What is expected: Nothing should appear in the answer except the lines below from the line containing "mux4 lowmux(d0, d1,d2,d3,s[1:0], low);" through the line containing "X0Y115824000D01*", copied exactly, with pictures left out.

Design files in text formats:
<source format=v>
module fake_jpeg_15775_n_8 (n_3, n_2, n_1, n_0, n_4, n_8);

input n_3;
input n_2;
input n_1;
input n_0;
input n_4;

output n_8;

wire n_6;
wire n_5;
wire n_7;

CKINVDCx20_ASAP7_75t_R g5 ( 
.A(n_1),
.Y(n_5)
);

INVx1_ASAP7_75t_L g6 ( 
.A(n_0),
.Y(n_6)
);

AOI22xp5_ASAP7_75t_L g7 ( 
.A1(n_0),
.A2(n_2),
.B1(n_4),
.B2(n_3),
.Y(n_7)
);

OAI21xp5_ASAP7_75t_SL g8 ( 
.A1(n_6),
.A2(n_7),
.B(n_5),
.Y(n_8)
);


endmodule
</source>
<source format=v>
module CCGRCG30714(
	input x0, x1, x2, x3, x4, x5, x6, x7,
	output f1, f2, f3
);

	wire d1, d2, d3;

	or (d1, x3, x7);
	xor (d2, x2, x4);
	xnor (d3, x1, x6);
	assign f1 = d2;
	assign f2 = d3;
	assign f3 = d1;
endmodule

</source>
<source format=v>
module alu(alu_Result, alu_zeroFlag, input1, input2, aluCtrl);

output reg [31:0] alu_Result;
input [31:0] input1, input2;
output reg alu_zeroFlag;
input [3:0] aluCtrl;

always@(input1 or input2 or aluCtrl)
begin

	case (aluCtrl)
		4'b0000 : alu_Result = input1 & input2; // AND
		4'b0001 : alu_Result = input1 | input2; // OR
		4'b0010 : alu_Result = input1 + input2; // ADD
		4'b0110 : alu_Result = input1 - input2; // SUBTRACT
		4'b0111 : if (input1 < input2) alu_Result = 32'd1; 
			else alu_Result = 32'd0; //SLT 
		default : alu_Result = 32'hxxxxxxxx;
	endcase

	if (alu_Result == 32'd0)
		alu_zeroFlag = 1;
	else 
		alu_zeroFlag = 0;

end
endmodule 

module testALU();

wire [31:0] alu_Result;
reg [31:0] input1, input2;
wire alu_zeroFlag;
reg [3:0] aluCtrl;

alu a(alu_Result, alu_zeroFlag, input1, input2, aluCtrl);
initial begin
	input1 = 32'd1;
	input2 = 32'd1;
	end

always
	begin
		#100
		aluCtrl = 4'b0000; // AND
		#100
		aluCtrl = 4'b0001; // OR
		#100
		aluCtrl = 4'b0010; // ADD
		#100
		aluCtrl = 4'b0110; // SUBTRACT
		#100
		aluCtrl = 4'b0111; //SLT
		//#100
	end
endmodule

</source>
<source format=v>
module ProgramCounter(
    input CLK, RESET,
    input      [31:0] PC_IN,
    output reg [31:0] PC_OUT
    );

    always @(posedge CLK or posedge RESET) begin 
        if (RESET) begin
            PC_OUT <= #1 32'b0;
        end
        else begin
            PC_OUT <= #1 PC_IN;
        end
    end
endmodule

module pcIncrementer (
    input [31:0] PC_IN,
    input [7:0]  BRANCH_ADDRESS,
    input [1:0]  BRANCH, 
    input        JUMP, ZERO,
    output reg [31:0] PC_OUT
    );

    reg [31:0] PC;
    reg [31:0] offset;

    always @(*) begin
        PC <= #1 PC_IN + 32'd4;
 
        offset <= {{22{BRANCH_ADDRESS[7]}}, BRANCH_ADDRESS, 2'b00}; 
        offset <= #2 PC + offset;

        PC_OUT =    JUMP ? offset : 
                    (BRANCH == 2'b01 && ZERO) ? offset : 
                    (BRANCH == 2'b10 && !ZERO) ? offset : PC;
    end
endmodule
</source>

---

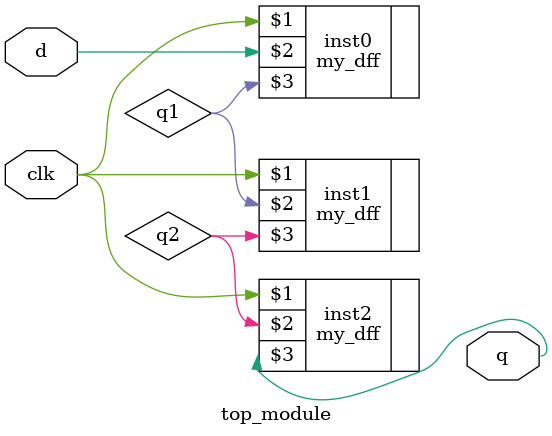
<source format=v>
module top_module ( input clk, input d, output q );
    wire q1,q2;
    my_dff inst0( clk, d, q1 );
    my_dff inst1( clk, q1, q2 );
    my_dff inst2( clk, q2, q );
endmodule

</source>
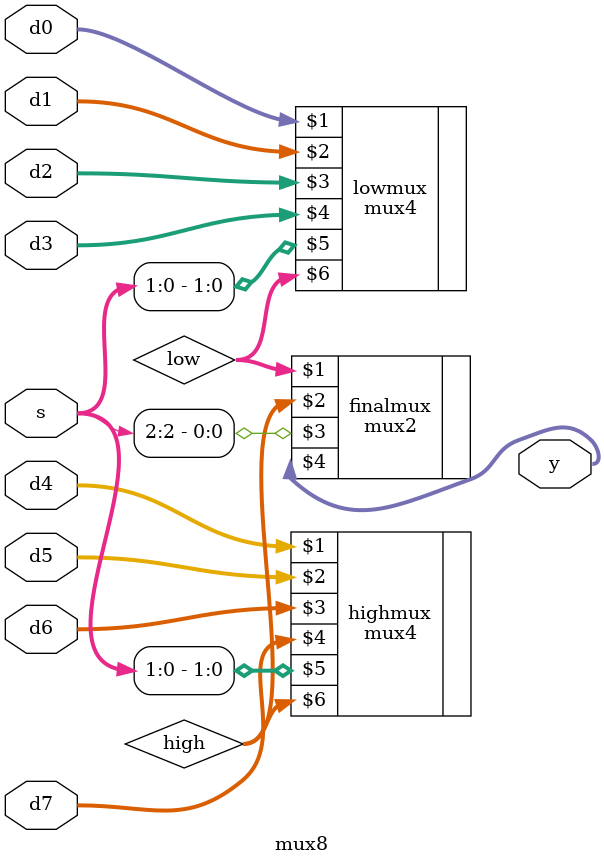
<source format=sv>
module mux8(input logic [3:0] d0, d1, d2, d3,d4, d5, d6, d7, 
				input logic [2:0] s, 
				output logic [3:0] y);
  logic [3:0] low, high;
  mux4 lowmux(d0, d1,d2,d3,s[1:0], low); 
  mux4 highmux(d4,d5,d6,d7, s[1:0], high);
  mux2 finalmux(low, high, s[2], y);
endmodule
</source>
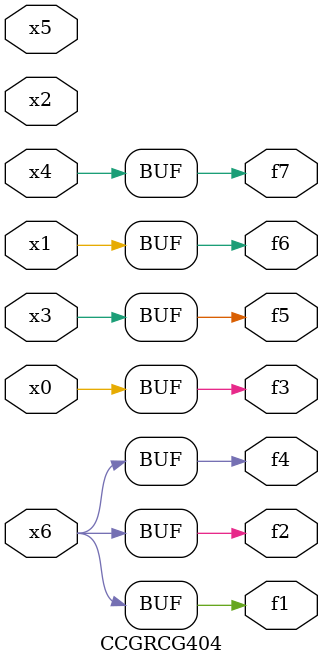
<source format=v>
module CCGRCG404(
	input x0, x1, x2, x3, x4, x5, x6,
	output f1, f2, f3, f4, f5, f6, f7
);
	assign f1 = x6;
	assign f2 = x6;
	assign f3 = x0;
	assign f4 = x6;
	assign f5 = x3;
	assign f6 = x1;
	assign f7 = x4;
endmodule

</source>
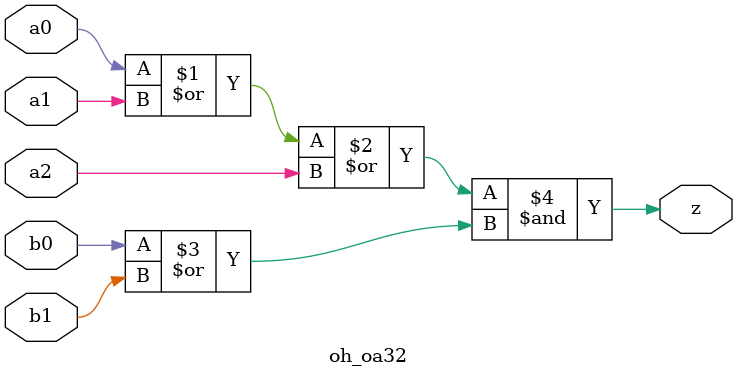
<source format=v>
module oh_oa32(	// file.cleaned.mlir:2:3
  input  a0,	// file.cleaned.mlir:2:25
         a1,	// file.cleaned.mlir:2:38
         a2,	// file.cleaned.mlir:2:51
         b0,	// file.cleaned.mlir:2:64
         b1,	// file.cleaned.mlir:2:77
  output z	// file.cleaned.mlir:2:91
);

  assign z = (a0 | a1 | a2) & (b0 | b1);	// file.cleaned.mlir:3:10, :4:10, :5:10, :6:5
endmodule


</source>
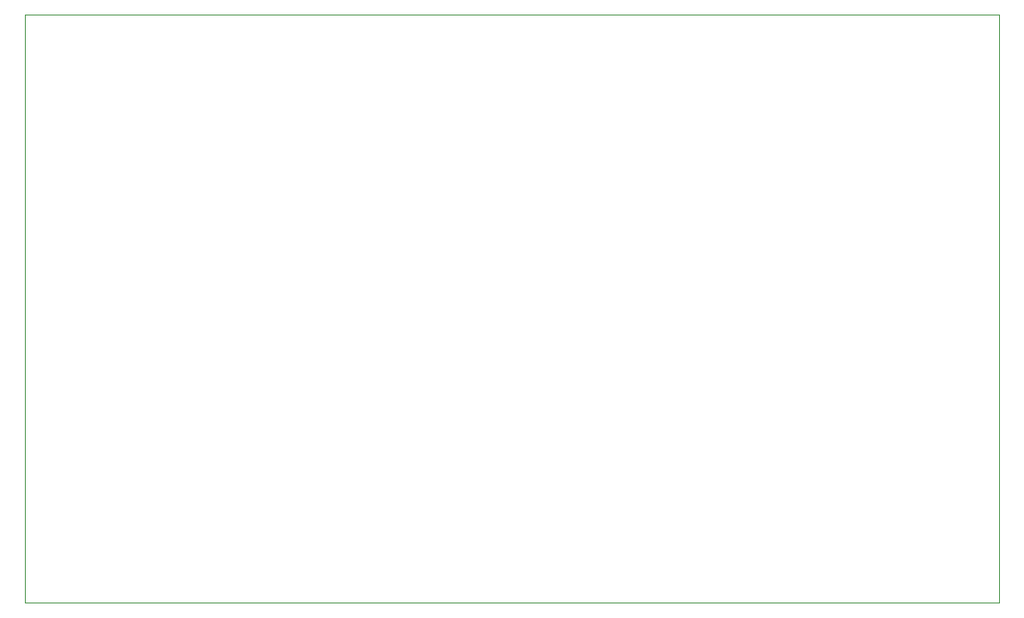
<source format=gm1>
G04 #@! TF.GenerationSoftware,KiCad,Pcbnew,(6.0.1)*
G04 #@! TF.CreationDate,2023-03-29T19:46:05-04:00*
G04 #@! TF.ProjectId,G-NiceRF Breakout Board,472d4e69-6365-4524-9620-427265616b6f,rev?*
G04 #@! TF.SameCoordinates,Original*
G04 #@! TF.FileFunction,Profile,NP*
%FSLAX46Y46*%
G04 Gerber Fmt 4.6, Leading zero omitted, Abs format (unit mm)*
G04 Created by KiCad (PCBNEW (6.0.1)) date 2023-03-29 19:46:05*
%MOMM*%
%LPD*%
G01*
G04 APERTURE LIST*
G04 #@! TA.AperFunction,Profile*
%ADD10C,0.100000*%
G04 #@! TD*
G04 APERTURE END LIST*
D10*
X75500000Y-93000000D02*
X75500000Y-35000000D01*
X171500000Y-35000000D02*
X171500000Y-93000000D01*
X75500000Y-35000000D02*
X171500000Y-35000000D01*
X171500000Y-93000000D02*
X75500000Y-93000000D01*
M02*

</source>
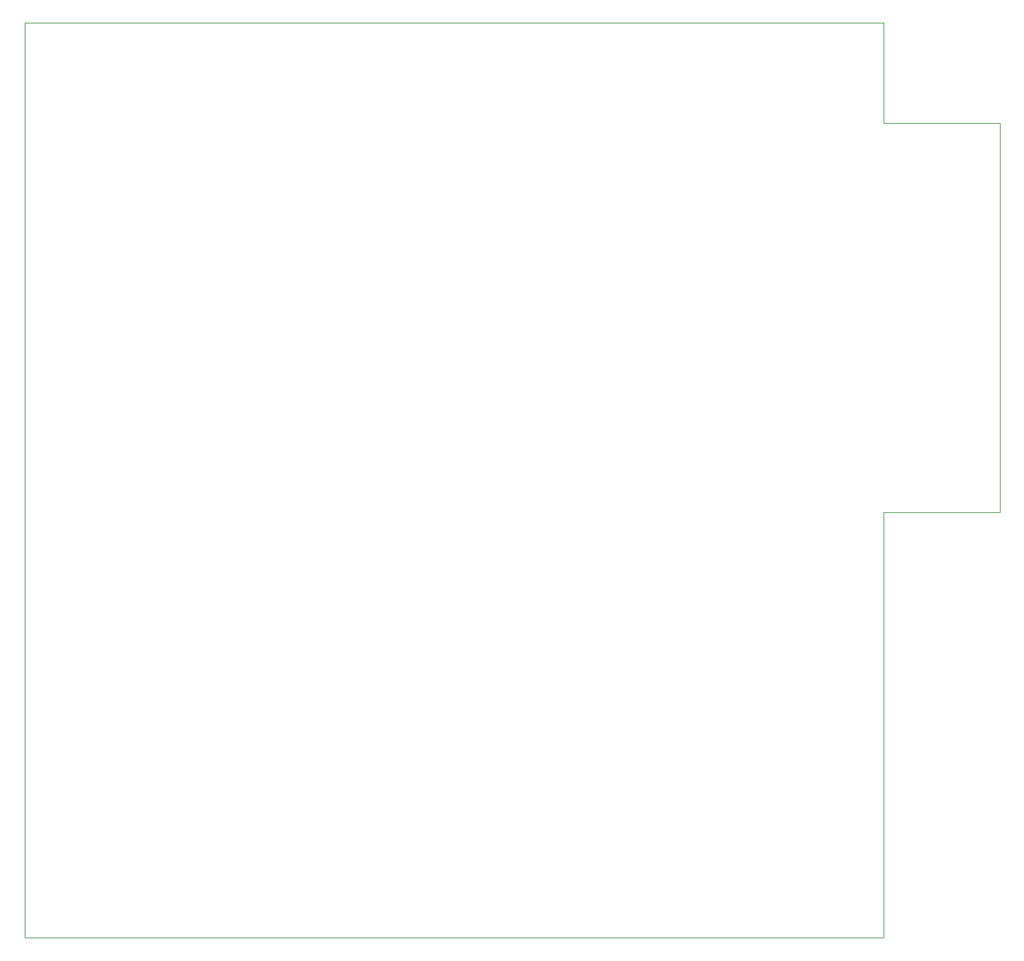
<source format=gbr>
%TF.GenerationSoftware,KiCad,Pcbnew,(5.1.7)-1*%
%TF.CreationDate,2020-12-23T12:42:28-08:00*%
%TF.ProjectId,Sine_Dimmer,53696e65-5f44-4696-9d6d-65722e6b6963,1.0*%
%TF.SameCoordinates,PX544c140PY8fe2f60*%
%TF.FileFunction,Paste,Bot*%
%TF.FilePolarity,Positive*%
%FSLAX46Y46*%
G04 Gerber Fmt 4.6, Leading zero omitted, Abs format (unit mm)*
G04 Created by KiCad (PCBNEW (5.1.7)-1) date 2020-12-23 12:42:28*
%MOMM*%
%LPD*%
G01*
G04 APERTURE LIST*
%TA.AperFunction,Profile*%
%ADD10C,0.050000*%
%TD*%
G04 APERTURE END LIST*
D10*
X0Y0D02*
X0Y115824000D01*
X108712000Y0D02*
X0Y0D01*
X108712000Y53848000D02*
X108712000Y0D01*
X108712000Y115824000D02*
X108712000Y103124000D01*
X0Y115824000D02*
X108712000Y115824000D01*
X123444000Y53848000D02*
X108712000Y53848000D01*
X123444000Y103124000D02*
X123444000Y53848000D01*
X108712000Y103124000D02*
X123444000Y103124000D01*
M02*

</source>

==

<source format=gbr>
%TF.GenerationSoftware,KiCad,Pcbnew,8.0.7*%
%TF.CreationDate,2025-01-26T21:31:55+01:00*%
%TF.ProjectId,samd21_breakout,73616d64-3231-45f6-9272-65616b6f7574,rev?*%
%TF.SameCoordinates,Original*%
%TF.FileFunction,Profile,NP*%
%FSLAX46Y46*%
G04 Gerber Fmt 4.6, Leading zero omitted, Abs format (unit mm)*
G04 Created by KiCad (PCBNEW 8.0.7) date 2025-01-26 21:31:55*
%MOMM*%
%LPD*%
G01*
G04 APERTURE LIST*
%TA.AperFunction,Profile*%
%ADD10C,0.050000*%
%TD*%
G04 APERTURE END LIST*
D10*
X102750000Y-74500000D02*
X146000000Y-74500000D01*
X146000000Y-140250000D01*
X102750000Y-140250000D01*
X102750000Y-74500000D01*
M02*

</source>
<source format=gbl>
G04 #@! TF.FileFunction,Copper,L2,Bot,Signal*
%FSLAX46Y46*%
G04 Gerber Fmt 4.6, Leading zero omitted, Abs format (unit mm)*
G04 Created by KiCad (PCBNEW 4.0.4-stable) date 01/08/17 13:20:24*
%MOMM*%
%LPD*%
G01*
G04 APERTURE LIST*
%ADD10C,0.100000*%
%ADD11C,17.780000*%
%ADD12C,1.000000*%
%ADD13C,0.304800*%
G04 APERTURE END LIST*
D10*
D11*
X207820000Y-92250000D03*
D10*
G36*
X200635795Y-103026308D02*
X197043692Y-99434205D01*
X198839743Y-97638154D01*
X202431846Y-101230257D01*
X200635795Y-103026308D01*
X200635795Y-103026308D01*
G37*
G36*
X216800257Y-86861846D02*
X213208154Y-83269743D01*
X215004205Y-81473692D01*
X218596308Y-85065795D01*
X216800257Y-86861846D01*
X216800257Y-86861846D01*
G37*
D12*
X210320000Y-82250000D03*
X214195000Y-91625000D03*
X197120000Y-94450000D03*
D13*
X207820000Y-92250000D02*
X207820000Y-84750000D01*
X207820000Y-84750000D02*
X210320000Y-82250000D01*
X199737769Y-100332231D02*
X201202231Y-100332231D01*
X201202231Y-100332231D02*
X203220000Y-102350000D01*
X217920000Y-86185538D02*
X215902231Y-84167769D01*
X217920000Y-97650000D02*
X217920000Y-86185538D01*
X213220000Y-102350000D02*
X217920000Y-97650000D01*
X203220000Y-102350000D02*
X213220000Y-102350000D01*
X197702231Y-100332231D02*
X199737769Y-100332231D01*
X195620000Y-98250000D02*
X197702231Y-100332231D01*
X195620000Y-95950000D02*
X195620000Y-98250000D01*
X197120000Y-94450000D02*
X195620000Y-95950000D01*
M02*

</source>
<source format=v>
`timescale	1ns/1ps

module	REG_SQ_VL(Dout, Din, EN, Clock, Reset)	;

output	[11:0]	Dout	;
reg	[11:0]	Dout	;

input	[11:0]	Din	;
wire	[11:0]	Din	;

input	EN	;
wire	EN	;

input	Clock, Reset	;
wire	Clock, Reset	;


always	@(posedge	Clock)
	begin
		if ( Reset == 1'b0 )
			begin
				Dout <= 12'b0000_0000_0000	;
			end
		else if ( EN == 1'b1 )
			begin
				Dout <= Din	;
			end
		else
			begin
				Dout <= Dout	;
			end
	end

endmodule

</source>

Response to this task:
  mux4 lowmux(d0, d1,d2,d3,s[1:0], low); 
  mux4 highmux(d4,d5,d6,d7, s[1:0], high);
  mux2 finalmux(low, high, s[2], y);
endmodule
</source>
<source format=v>
module CCGRCG404(
	input x0, x1, x2, x3, x4, x5, x6,
	output f1, f2, f3, f4, f5, f6, f7
);
	assign f1 = x6;
	assign f2 = x6;
	assign f3 = x0;
	assign f4 = x6;
	assign f5 = x3;
	assign f6 = x1;
	assign f7 = x4;
endmodule

</source>
<source format=v>
module oh_oa32(	// file.cleaned.mlir:2:3
  input  a0,	// file.cleaned.mlir:2:25
         a1,	// file.cleaned.mlir:2:38
         a2,	// file.cleaned.mlir:2:51
         b0,	// file.cleaned.mlir:2:64
         b1,	// file.cleaned.mlir:2:77
  output z	// file.cleaned.mlir:2:91
);

  assign z = (a0 | a1 | a2) & (b0 | b1);	// file.cleaned.mlir:3:10, :4:10, :5:10, :6:5
endmodule


</source>
<source format=gm1>
G04 #@! TF.GenerationSoftware,KiCad,Pcbnew,(6.0.1)*
G04 #@! TF.CreationDate,2023-03-29T19:46:05-04:00*
G04 #@! TF.ProjectId,G-NiceRF Breakout Board,472d4e69-6365-4524-9620-427265616b6f,rev?*
G04 #@! TF.SameCoordinates,Original*
G04 #@! TF.FileFunction,Profile,NP*
%FSLAX46Y46*%
G04 Gerber Fmt 4.6, Leading zero omitted, Abs format (unit mm)*
G04 Created by KiCad (PCBNEW (6.0.1)) date 2023-03-29 19:46:05*
%MOMM*%
%LPD*%
G01*
G04 APERTURE LIST*
G04 #@! TA.AperFunction,Profile*
%ADD10C,0.100000*%
G04 #@! TD*
G04 APERTURE END LIST*
D10*
X75500000Y-93000000D02*
X75500000Y-35000000D01*
X171500000Y-35000000D02*
X171500000Y-93000000D01*
X75500000Y-35000000D02*
X171500000Y-35000000D01*
X171500000Y-93000000D02*
X75500000Y-93000000D01*
M02*

</source>
<source format=gbr>
%TF.GenerationSoftware,KiCad,Pcbnew,(5.1.7)-1*%
%TF.CreationDate,2020-12-23T12:42:28-08:00*%
%TF.ProjectId,Sine_Dimmer,53696e65-5f44-4696-9d6d-65722e6b6963,1.0*%
%TF.SameCoordinates,PX544c140PY8fe2f60*%
%TF.FileFunction,Paste,Bot*%
%TF.FilePolarity,Positive*%
%FSLAX46Y46*%
G04 Gerber Fmt 4.6, Leading zero omitted, Abs format (unit mm)*
G04 Created by KiCad (PCBNEW (5.1.7)-1) date 2020-12-23 12:42:28*
%MOMM*%
%LPD*%
G01*
G04 APERTURE LIST*
%TA.AperFunction,Profile*%
%ADD10C,0.050000*%
%TD*%
G04 APERTURE END LIST*
D10*
X0Y0D02*
X0Y115824000D01*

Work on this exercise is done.